**What the exercise asks**
Can you reproduce, word for word, every line in the records below from the one containing "tournament against randomly playing agents." down to the one containing "against rule-based agents.", with both of those lines included?
╭──
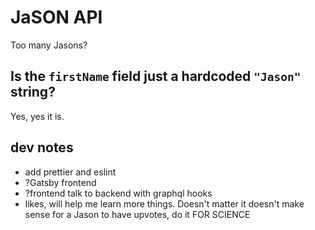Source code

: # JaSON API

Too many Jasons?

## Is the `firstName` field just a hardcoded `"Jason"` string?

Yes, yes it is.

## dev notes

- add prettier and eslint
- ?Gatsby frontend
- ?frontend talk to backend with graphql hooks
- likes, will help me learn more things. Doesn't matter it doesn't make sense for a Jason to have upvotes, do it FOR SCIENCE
╰──
╭──
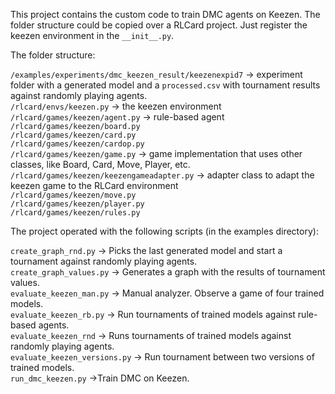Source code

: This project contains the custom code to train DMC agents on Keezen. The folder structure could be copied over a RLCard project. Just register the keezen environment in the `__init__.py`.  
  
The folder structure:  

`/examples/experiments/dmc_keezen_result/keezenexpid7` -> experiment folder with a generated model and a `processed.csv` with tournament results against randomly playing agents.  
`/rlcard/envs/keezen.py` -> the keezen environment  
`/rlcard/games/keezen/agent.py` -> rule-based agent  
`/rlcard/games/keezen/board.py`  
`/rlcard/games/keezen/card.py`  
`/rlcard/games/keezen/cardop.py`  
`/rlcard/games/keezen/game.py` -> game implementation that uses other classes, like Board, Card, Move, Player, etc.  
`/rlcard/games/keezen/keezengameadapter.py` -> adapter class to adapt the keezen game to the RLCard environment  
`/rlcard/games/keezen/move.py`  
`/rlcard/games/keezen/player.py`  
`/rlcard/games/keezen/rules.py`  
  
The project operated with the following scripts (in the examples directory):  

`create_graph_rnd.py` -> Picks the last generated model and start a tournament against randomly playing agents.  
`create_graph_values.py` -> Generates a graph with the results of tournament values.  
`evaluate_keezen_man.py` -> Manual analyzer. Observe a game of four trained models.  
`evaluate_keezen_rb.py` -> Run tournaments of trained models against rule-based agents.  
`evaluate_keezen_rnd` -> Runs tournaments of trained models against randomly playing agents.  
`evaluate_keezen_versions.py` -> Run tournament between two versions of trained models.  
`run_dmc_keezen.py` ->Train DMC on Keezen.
╰──
**Output for this exercise**
`create_graph_rnd.py` -> Picks the last generated model and start a tournament against randomly playing agents.  
`create_graph_values.py` -> Generates a graph with the results of tournament values.  
`evaluate_keezen_man.py` -> Manual analyzer. Observe a game of four trained models.  
`evaluate_keezen_rb.py` -> Run tournaments of trained models against rule-based agents.  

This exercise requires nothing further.